Not that I'm discounting the author's experience, but something doesn't quite add up:
- How is it possible that other users of Aurora aren't experiencing this issue basically all the time? How could AWS not know it exists?
- If they know, how is this not an urgent P0 issue for AWS? This seems like the most basic of basic usability features is 100% broken.
- Is there something more nuanced to the failure case here such as does this depend on transactions in-progress? I can see how maybe the failover is waiting for in-flight transactions to close and then maybe hits a timeout where it proceeds with the other part of the failover by accident. That could explain why it doesn't seem like the issue is more widespread.

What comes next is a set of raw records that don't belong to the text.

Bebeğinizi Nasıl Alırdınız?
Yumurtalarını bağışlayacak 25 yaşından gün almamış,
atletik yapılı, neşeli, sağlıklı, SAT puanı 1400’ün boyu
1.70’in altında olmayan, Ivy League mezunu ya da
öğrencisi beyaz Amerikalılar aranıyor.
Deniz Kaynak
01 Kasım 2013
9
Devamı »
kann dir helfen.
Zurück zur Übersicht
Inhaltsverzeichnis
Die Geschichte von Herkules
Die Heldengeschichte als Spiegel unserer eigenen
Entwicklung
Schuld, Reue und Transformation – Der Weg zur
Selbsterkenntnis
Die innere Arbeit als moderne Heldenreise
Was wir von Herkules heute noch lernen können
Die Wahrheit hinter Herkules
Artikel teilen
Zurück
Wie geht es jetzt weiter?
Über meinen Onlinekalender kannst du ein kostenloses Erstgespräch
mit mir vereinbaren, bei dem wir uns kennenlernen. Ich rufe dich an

We have done a similar operation routinely on databases under pretty write intensive workloads (like 10s of thousands of inserts per second). It is so routine we have automation to adjust to planned changes in volume and do so a dozen times a month or so. It has been very robust for us. Our apps are designed for it and use AWS’s JDBC wrapper.
Just one more thing to worry about I guess…

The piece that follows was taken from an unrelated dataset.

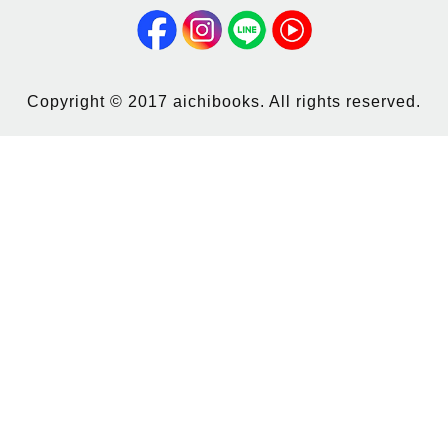
Copyright © 2017 aichibooks. All rights reserved.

I noticed another interesting (and still unconfirmed) bug with Aurora PostgreSQL around their Zero Downtime Patching.
During an Aurora minor version upgrade, Aurora preserves sessions across the engine restart, but it appears to also preserve stale per-session execution state (including the internal statement timer). After ZDP, I’ve seen very simple queries (e.g. a single-row lookup via Rails/ActiveRecord) fail with `PG::QueryCanceled: ERROR: canceling statement due to statement timeout` in far less than the configured statement_timeout (GUC), and only in the brief window right after ZDP completes.

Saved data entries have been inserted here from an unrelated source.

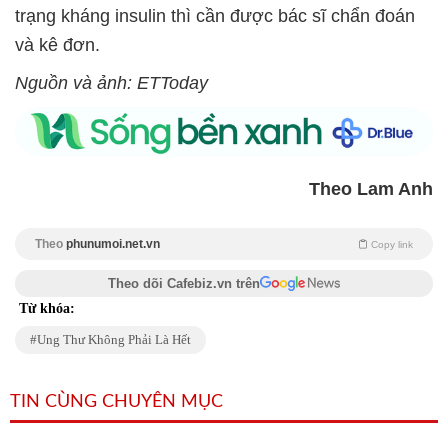
trạng kháng insulin thì cần được bác sĩ chẩn đoán
và kê đơn.
Nguồn và ảnh: ETToday
Theo Lam Anh
Theo
phunumoi.net.vn
Copy link
Theo dõi Cafebiz.vn trên
Từ khóa:
Ung Thư Không Phải Là Hết
TIN CÙNG CHUYÊN MỤC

My working theory is that when the client reconnects (e.g. via PG::Connection#reset), Aurora routes the new TCP connection back to a preserved session whose “statement start time” wasn’t properly reset, so the new query inherits an old timer and gets canceled almost immediately even though it’s not long-running at all.
I think the promotion fails to happen and then an external watchdog notices that it didn’t, and kills everything ASAP as it’s a cluster state mismatch.
The message about the storage subsystem going away is after the other Postgres process was kill -9’d.
They made the storage layer in total isolation, and they made sure that it guaranteed correctness for exclusive writer access. When the upstream service failed to also make its own guarantees, the data layer was still protected.
Good job AWS engineering!
Is there a case number where we can reach out to AWS regarding this recommendation?
I find this approach very compelling. MSSQL has a similar thing with their hyperscale offering. It's probably the only service in Azure that I would actually use.